**ABOUT THIS TASK**
Retype the data in its entirety, with no word changed.

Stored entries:
──────────────────────────────

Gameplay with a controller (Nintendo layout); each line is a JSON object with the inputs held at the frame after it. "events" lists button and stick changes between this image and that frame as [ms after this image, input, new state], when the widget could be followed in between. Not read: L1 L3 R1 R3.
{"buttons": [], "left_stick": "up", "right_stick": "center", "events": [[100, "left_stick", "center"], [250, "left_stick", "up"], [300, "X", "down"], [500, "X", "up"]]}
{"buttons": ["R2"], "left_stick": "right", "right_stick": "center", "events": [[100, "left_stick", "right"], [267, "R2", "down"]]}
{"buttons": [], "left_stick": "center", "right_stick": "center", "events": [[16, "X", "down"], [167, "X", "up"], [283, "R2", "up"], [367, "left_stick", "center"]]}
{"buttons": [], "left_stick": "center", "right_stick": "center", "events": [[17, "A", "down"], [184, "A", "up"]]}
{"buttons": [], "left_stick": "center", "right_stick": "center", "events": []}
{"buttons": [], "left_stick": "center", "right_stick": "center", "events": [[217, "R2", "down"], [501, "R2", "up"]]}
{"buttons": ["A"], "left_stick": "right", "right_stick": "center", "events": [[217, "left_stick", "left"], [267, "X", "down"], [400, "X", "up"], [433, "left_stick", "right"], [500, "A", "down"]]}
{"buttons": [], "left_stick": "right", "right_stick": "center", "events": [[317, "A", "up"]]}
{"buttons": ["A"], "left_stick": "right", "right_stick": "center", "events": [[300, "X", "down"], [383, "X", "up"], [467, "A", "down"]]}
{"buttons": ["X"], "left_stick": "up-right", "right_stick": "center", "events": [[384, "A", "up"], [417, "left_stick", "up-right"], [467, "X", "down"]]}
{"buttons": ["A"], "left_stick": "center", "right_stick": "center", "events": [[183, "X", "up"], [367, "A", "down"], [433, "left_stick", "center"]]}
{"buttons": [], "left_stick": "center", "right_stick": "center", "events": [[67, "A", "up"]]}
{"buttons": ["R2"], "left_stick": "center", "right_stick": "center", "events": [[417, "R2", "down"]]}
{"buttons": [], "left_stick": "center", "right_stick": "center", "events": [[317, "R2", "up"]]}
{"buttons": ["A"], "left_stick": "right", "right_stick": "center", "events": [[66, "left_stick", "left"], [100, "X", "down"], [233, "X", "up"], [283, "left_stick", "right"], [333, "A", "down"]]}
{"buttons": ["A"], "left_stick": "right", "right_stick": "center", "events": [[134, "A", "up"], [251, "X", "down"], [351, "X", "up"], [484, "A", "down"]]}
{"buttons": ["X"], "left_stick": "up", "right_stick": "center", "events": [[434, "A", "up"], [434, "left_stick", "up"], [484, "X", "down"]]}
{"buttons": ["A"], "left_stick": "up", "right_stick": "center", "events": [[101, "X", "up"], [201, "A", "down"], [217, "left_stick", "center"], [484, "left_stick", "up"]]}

──────────────────────────────

**WRITTEN ANSWER**
Gameplay with a controller (Nintendo layout); each line is a JSON object with the inputs held at the frame after it. "events" lists button and stick changes between this image and that frame as [ms after this image, input, new state], when the widget could be followed in between. Not read: L1 L3 R1 R3.
{"buttons": [], "left_stick": "up", "right_stick": "center", "events": [[100, "left_stick", "center"], [250, "left_stick", "up"], [300, "X", "down"], [500, "X", "up"]]}
{"buttons": ["R2"], "left_stick": "right", "right_stick": "center", "events": [[100, "left_stick", "right"], [267, "R2", "down"]]}
{"buttons": [], "left_stick": "center", "right_stick": "center", "events": [[16, "X", "down"], [167, "X", "up"], [283, "R2", "up"], [367, "left_stick", "center"]]}
{"buttons": [], "left_stick": "center", "right_stick": "center", "events": [[17, "A", "down"], [184, "A", "up"]]}
{"buttons": [], "left_stick": "center", "right_stick": "center", "events": []}
{"buttons": [], "left_stick": "center", "right_stick": "center", "events": [[217, "R2", "down"], [501, "R2", "up"]]}
{"buttons": ["A"], "left_stick": "right", "right_stick": "center", "events": [[217, "left_stick", "left"], [267, "X", "down"], [400, "X", "up"], [433, "left_stick", "right"], [500, "A", "down"]]}
{"buttons": [], "left_stick": "right", "right_stick": "center", "events": [[317, "A", "up"]]}
{"buttons": ["A"], "left_stick": "right", "right_stick": "center", "events": [[300, "X", "down"], [383, "X", "up"], [467, "A", "down"]]}
{"buttons": ["X"], "left_stick": "up-right", "right_stick": "center", "events": [[384, "A", "up"], [417, "left_stick", "up-right"], [467, "X", "down"]]}
{"buttons": ["A"], "left_stick": "center", "right_stick": "center", "events": [[183, "X", "up"], [367, "A", "down"], [433, "left_stick", "center"]]}
{"buttons": [], "left_stick": "center", "right_stick": "center", "events": [[67, "A", "up"]]}
{"buttons": ["R2"], "left_stick": "center", "right_stick": "center", "events": [[417, "R2", "down"]]}
{"buttons": [], "left_stick": "center", "right_stick": "center", "events": [[317, "R2", "up"]]}
{"buttons": ["A"], "left_stick": "right", "right_stick": "center", "events": [[66, "left_stick", "left"], [100, "X", "down"], [233, "X", "up"], [283, "left_stick", "right"], [333, "A", "down"]]}
{"buttons": ["A"], "left_stick": "right", "right_stick": "center", "events": [[134, "A", "up"], [251, "X", "down"], [351, "X", "up"], [484, "A", "down"]]}
{"buttons": ["X"], "left_stick": "up", "right_stick": "center", "events": [[434, "A", "up"], [434, "left_stick", "up"], [484, "X", "down"]]}
{"buttons": ["A"], "left_stick": "up", "right_stick": "center", "events": [[101, "X", "up"], [201, "A", "down"], [217, "left_stick", "center"], [484, "left_stick", "up"]]}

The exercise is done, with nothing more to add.